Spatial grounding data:
=== Section Start ===
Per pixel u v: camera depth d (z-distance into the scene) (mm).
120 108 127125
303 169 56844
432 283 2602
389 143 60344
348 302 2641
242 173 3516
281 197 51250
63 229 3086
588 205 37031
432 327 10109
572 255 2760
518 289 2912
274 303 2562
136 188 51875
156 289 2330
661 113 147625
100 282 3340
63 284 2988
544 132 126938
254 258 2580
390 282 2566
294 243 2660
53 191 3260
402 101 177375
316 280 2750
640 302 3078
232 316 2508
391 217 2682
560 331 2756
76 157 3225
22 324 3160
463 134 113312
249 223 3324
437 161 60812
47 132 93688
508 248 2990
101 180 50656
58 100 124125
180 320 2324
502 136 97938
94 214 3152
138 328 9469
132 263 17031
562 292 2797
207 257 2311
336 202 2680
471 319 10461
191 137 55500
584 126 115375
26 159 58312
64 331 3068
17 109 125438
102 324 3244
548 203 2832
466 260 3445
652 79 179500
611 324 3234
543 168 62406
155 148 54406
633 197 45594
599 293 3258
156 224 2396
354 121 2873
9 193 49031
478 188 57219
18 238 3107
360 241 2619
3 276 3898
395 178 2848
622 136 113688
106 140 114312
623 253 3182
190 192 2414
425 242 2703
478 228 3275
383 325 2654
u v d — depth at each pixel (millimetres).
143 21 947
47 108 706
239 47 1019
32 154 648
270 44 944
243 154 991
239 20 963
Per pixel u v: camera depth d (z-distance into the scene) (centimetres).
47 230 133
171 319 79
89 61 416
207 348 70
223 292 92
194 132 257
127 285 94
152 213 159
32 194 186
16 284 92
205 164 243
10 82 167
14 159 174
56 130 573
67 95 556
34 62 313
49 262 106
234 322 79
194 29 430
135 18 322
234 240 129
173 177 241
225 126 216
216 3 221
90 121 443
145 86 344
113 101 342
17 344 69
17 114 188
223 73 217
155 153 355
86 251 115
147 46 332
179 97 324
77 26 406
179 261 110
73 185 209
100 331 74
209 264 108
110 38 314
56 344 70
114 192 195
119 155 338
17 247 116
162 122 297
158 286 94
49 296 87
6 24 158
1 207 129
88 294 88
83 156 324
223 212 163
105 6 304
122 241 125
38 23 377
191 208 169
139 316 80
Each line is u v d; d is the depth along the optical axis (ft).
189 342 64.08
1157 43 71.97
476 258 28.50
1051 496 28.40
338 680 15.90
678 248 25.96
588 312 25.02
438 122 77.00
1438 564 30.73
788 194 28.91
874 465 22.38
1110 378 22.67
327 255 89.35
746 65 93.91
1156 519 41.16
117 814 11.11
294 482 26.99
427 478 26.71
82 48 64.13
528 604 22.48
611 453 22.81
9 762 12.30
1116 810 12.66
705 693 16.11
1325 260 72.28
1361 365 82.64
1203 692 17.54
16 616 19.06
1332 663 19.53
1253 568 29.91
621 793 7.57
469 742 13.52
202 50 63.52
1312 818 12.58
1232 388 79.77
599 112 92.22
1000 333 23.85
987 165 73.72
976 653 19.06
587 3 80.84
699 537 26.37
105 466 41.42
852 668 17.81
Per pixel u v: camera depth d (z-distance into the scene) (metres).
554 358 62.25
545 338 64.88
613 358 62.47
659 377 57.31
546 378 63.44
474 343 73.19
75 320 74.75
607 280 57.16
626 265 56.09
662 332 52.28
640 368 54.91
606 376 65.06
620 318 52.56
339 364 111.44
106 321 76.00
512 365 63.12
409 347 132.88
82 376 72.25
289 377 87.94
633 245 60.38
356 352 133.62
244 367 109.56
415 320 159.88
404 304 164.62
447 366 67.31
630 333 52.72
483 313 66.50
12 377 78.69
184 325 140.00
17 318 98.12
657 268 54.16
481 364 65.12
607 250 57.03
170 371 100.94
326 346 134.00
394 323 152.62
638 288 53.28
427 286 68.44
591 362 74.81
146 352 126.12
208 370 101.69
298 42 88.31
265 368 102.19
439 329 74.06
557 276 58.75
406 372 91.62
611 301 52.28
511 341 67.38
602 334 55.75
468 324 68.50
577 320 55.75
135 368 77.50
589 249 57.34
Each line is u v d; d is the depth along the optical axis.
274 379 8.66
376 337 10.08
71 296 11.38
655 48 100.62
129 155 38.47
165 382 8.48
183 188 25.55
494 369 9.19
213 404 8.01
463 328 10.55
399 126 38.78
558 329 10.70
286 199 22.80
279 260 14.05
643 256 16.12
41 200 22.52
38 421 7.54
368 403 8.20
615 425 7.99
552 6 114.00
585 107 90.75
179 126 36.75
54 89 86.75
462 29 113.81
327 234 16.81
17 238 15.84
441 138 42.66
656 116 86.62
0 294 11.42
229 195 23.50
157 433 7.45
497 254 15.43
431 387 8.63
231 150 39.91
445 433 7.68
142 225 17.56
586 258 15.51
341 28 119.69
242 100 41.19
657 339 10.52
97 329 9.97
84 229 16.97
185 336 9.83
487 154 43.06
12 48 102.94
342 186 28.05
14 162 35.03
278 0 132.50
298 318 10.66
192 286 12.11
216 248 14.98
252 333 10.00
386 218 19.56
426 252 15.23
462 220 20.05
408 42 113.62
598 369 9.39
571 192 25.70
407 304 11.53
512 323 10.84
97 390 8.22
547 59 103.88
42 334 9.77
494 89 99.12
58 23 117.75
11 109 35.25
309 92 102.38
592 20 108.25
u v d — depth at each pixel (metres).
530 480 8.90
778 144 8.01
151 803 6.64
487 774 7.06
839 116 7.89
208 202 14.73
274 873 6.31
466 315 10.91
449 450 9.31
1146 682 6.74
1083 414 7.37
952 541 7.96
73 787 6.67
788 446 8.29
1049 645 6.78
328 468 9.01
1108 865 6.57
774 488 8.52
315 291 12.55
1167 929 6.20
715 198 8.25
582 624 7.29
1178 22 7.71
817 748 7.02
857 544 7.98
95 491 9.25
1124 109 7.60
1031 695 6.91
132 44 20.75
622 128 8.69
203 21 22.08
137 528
=== Section End ===
* _Work order_: Copy out the records above without altering anything.

* _Reply_:
Per pixel u v: camera depth d (z-distance into the scene) (mm).
120 108 127125
303 169 56844
432 283 2602
389 143 60344
348 302 2641
242 173 3516
281 197 51250
63 229 3086
588 205 37031
432 327 10109
572 255 2760
518 289 2912
274 303 2562
136 188 51875
156 289 2330
661 113 147625
100 282 3340
63 284 2988
544 132 126938
254 258 2580
390 282 2566
294 243 2660
53 191 3260
402 101 177375
316 280 2750
640 302 3078
232 316 2508
391 217 2682
560 331 2756
76 157 3225
22 324 3160
463 134 113312
249 223 3324
437 161 60812
47 132 93688
508 248 2990
101 180 50656
58 100 124125
180 320 2324
502 136 97938
94 214 3152
138 328 9469
132 263 17031
562 292 2797
207 257 2311
336 202 2680
471 319 10461
191 137 55500
584 126 115375
26 159 58312
64 331 3068
17 109 125438
102 324 3244
548 203 2832
466 260 3445
652 79 179500
611 324 3234
543 168 62406
155 148 54406
633 197 45594
599 293 3258
156 224 2396
354 121 2873
9 193 49031
478 188 57219
18 238 3107
360 241 2619
3 276 3898
395 178 2848
622 136 113688
106 140 114312
623 253 3182
190 192 2414
425 242 2703
478 228 3275
383 325 2654
u v d — depth at each pixel (millimetres).
143 21 947
47 108 706
239 47 1019
32 154 648
270 44 944
243 154 991
239 20 963
Per pixel u v: camera depth d (z-distance into the scene) (centimetres).
47 230 133
171 319 79
89 61 416
207 348 70
223 292 92
194 132 257
127 285 94
152 213 159
32 194 186
16 284 92
205 164 243
10 82 167
14 159 174
56 130 573
67 95 556
34 62 313
49 262 106
234 322 79
194 29 430
135 18 322
234 240 129
173 177 241
225 126 216
216 3 221
90 121 443
145 86 344
113 101 342
17 344 69
17 114 188
223 73 217
155 153 355
86 251 115
147 46 332
179 97 324
77 26 406
179 261 110
73 185 209
100 331 74
209 264 108
110 38 314
56 344 70
114 192 195
119 155 338
17 247 116
162 122 297
158 286 94
49 296 87
6 24 158
1 207 129
88 294 88
83 156 324
223 212 163
105 6 304
122 241 125
38 23 377
191 208 169
139 316 80
Each line is u v d; d is the depth along the optical axis (ft).
189 342 64.08
1157 43 71.97
476 258 28.50
1051 496 28.40
338 680 15.90
678 248 25.96
588 312 25.02
438 122 77.00
1438 564 30.73
788 194 28.91
874 465 22.38
1110 378 22.67
327 255 89.35
746 65 93.91
1156 519 41.16
117 814 11.11
294 482 26.99
427 478 26.71
82 48 64.13
528 604 22.48
611 453 22.81
9 762 12.30
1116 810 12.66
705 693 16.11
1325 260 72.28
1361 365 82.64
1203 692 17.54
16 616 19.06
1332 663 19.53
1253 568 29.91
621 793 7.57
469 742 13.52
202 50 63.52
1312 818 12.58
1232 388 79.77
599 112 92.22
1000 333 23.85
987 165 73.72
976 653 19.06
587 3 80.84
699 537 26.37
105 466 41.42
852 668 17.81
Per pixel u v: camera depth d (z-distance into the scene) (metres).
554 358 62.25
545 338 64.88
613 358 62.47
659 377 57.31
546 378 63.44
474 343 73.19
75 320 74.75
607 280 57.16
626 265 56.09
662 332 52.28
640 368 54.91
606 376 65.06
620 318 52.56
339 364 111.44
106 321 76.00
512 365 63.12
409 347 132.88
82 376 72.25
289 377 87.94
633 245 60.38
356 352 133.62
244 367 109.56
415 320 159.88
404 304 164.62
447 366 67.31
630 333 52.72
483 313 66.50
12 377 78.69
184 325 140.00
17 318 98.12
657 268 54.16
481 364 65.12
607 250 57.03
170 371 100.94
326 346 134.00
394 323 152.62
638 288 53.28
427 286 68.44
591 362 74.81
146 352 126.12
208 370 101.69
298 42 88.31
265 368 102.19
439 329 74.06
557 276 58.75
406 372 91.62
611 301 52.28
511 341 67.38
602 334 55.75
468 324 68.50
577 320 55.75
135 368 77.50
589 249 57.34
Each line is u v d; d is the depth along the optical axis.
274 379 8.66
376 337 10.08
71 296 11.38
655 48 100.62
129 155 38.47
165 382 8.48
183 188 25.55
494 369 9.19
213 404 8.01
463 328 10.55
399 126 38.78
558 329 10.70
286 199 22.80
279 260 14.05
643 256 16.12
41 200 22.52
38 421 7.54
368 403 8.20
615 425 7.99
552 6 114.00
585 107 90.75
179 126 36.75
54 89 86.75
462 29 113.81
327 234 16.81
17 238 15.84
441 138 42.66
656 116 86.62
0 294 11.42
229 195 23.50
157 433 7.45
497 254 15.43
431 387 8.63
231 150 39.91
445 433 7.68
142 225 17.56
586 258 15.51
341 28 119.69
242 100 41.19
657 339 10.52
97 329 9.97
84 229 16.97
185 336 9.83
487 154 43.06
12 48 102.94
342 186 28.05
14 162 35.03
278 0 132.50
298 318 10.66
192 286 12.11
216 248 14.98
252 333 10.00
386 218 19.56
426 252 15.23
462 220 20.05
408 42 113.62
598 369 9.39
571 192 25.70
407 304 11.53
512 323 10.84
97 390 8.22
547 59 103.88
42 334 9.77
494 89 99.12
58 23 117.75
11 109 35.25
309 92 102.38
592 20 108.25
u v d — depth at each pixel (metres).
530 480 8.90
778 144 8.01
151 803 6.64
487 774 7.06
839 116 7.89
208 202 14.73
274 873 6.31
466 315 10.91
449 450 9.31
1146 682 6.74
1083 414 7.37
952 541 7.96
73 787 6.67
788 446 8.29
1049 645 6.78
328 468 9.01
1108 865 6.57
774 488 8.52
315 291 12.55
1167 929 6.20
715 198 8.25
582 624 7.29
1178 22 7.71
817 748 7.02
857 544 7.98
95 491 9.25
1124 109 7.60
1031 695 6.91
132 44 20.75
622 128 8.69
203 21 22.08
137 528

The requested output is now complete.